|Note gray head, streaked back, and light gular stripe
General Description: Sagebrush Sparrows (Artemisiospiza nevadensis) are small, sexually monomorphic, sparrows with a gray head, a white eyeline ahead of the eye, and a white eyering. The throat is white with a gular stripe. The breast is white and unstreaked with a dark central spot. The bill and tail are black. The back is clearly streaked.

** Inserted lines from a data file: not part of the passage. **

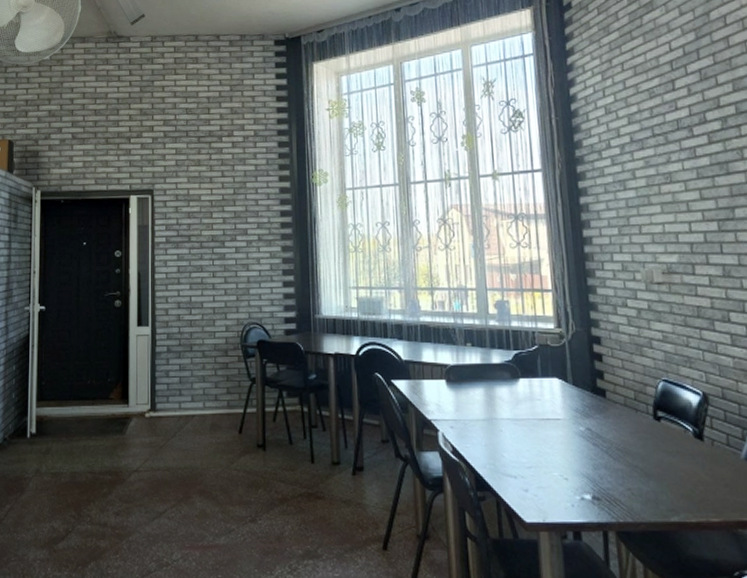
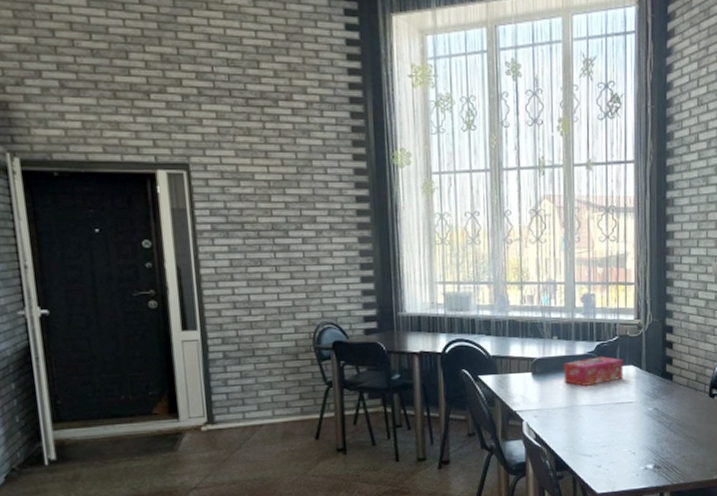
tissue box: none [479,366,547,397] -> present [563,356,624,386]

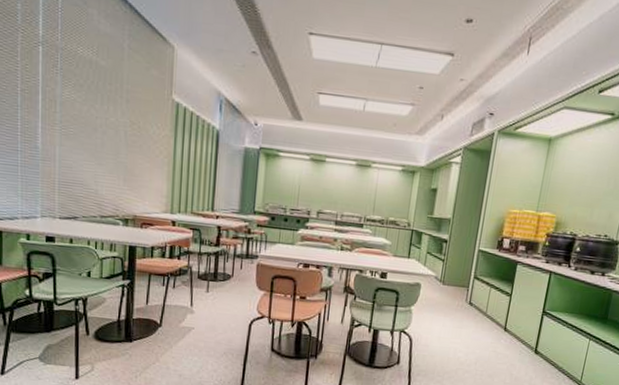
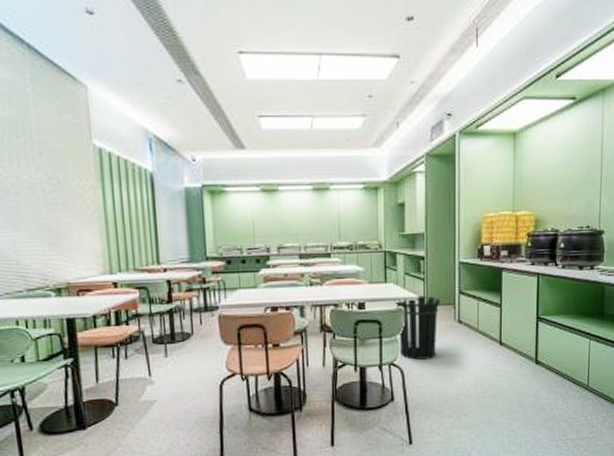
waste bin: none [412,274,456,333] -> present [394,295,440,360]

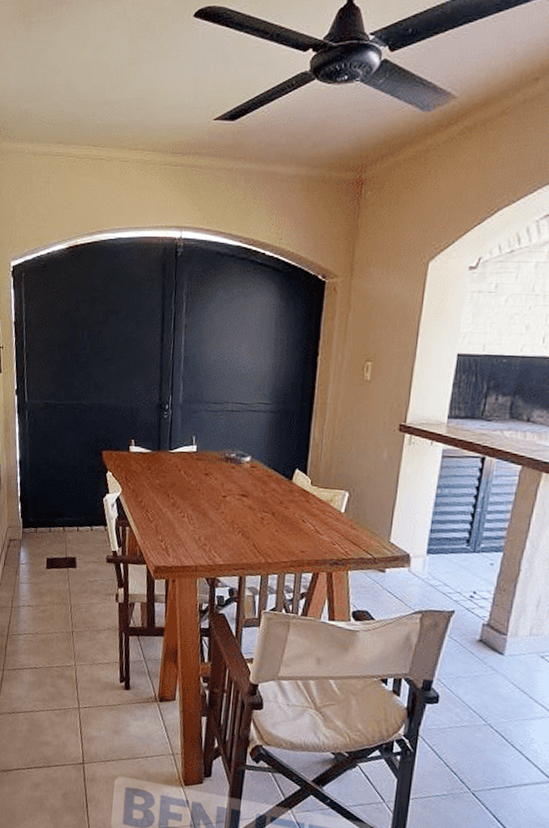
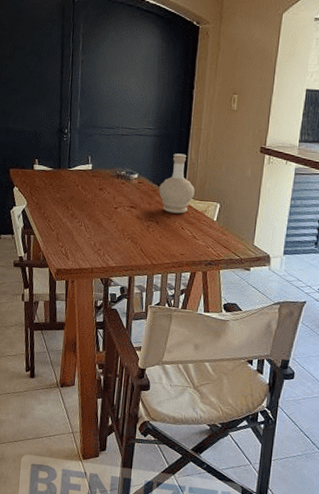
bottle: none [275,432,319,504] -> present [159,153,195,214]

In separating Sagebrush Sparrows from Bell's Sparrows during winter, Sagebrush Sparrows have a gray head (not brown), a well-streaked back (not faintly streaked or unstreaked), and the gular stripe is light (not heavy).
Taxonomy: Passeriformes, Emberizidae. Formerly Amphispiza belli. The species recently has been split to two species: Sagebrush Sparrow (Artemisiospiza nevadensis) and Bell's Sparrow (Artemisiospiza belli).
Residency: Winter visitor.
Favored Habitat: Open desert with shrubs. Generally speaking, Sagebrush Sparrows breed in sagebrush areas (the Great Basin), while Bell's Sparrow breed in more southerly areas (Mojave Desert, southern California, and coastal California). Both species winter in the deserts around Las Vegas.
Where to Find: Red Rock Canyon NCA, Corn Creek on the Desert National Wildlife Range. They are also quite common in the Arrow Canyon Range. Check the saltbrush flats along the access road to Corn Creek during winter.
Comments: Sagebrush Sparrows tend to run on the ground hiding behind bushes, and when running, they hold their tail cocked upward like a Northern Mockingbird. Sometimes Sage Sparrows can be found alone, but usually there are found in small flocks where they constantly squabble and chatter among themselves.